Ignore the Cowboys' snap counts: The Cowboys rested most of their starters today, including at wide receiver. Not only was CeeDee Lamb out, but Noah Brown also got the night off. Jalen Tolbert was the Cowboys' top wide receiver on the depth chart Saturday, will likely start the season in three-receiver sets and should eventually surpass Brown, but it’s not too noteworthy when a rookie is behind a veteran at this point of the season.

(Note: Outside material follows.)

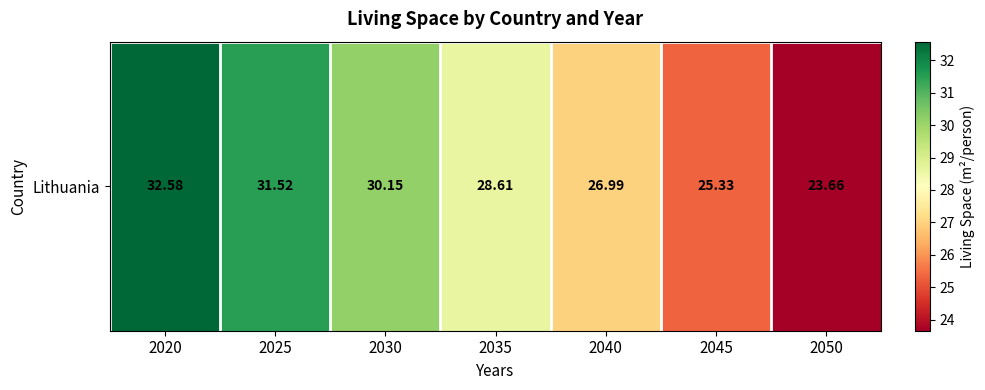

Read the value at 2030.

30.1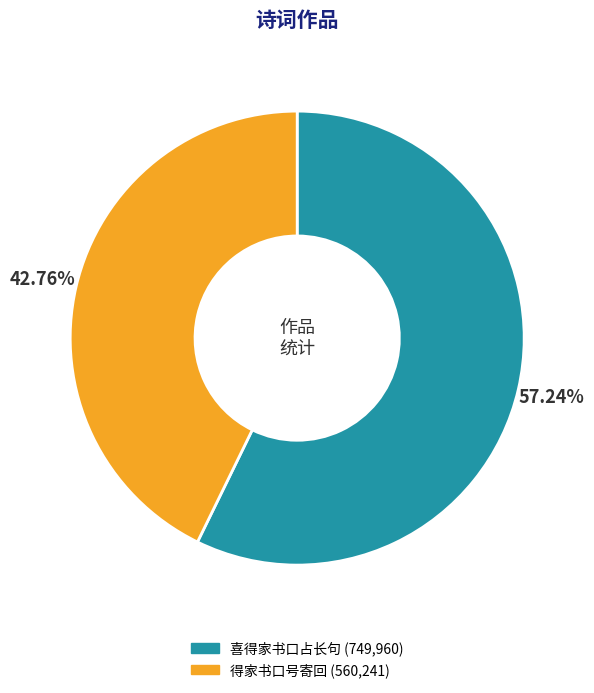

Which slice is the largest?

喜得家书口占长句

Move Albert Okwuegbunam down the draft rankings: Okwuegbunam was once considered a fantasy sleeper, but the Broncos new coaching staff hasn’t seemed impressed with the tight end. Denver drafted Greg Dulcich as competition, but the rookie missed this game with a hamstring injury. The Broncos rested every single starter at quarterback, running back, wide receiver and offensive line, but Okwuegbunam played. He didn’t start, as Eric Tomlinson and Andrew Beck began the game from a clear run formation. Okwuegbunam continued to leave the field anytime Beck was in at fullback.

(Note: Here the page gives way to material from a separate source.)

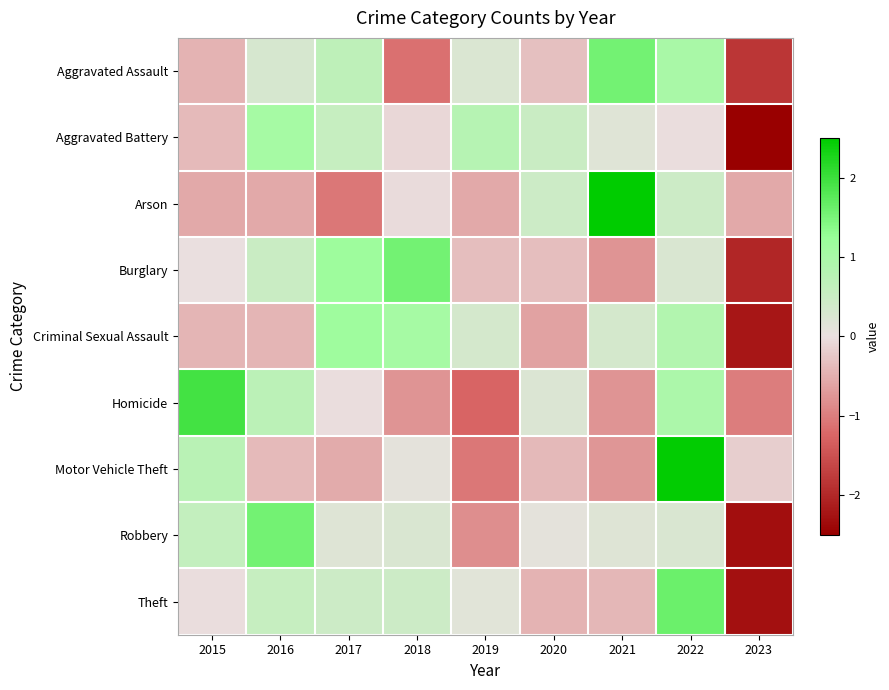

Between 2017 and 2020, which series saw the biggest shift?

Criminal Sexual Assault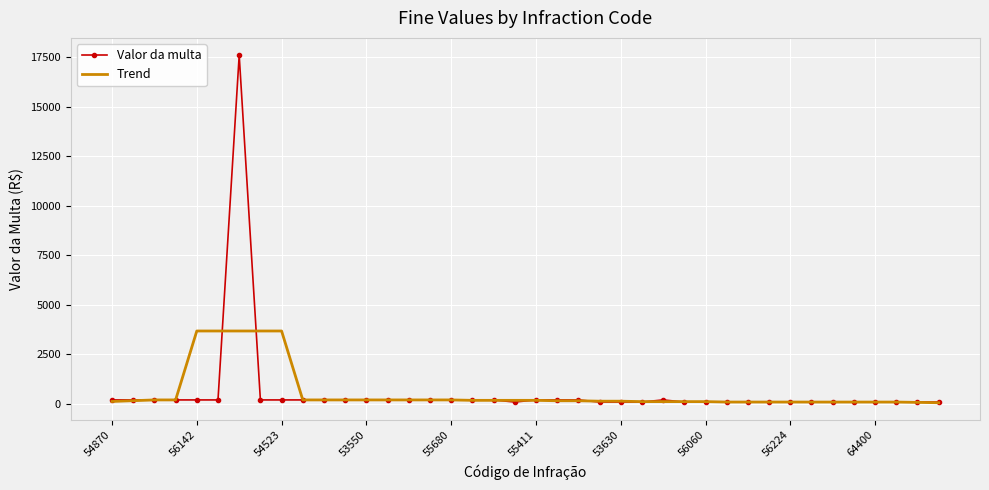

Which series has the largest range (max minus min)?

Valor da multa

Okwuegbunam played when Denver used 11 personnel, but the fact that he played in this game at all is concerning, and he continued to play until the end of the second quarter while third-string wide receivers were on the field. He’s still worth holding onto in dynasty leagues due to how well he’s played over the first two seasons, but he doesn’t appear to be a high enough priority to be worth more than a last-round flier right now.
Slow the Josh Palmer hype: The Chargers were one of several teams to rest their starters. Palmer has received a lot of attention recently, as there are reports he might be far ahead of Jalen Guyton. Ideally, the Chargers would think highly enough of Palmer to not play him Saturday night. He could still be a clear No. 3 wide receiver for the team this season, but this was a missed opportunity to solidify his starting status.
Slow the Isaiah Spiller hype even more: Spiller was drafted to be a change-of-pace back with Austin Ekeler, but it might be some time before he fulfills that expectation. Joshua Kelley started the game and rotated in and out with Larry Rountree III for the first 25 minutes of the game. It’s one thing for an expected role player to not play with the starters in the first preseason game, but it’s concerning when they aren’t playing with the second team either. Spiller can still get drafted in late rounds, but it might not be until mid-season until he starts seeing significant playing time.
Ignore the Rams' snap counts: The Rams rested several players. The only questions for the team are how the backfield snaps will be distributed between Cam Akers and Darrell Henderson and the receiving snaps will be distributed with Van Jefferson injured. Ben Skowronek was listed ahead of Tutu Atwell on the unofficial depth chart, but neither receiver played. Starters Cooper Kupp and Allen Robinson II also rested, leaving the Rams with the receivers who were No. 6 or below on the depth chart Saturday.
- Snaps include plays called back due to penalties like offensive holding or defensive pass interference. The other three stats have these plays removed.
- Targets may differ from official NFL sources. The most likely discrepancy would be from a clear thrown away pass, where the NFL may give the target to the nearest receiver, while this data will not.
- Carries are only on designed plays. Quarterback scrambles won’t count for the total number of carries in the game.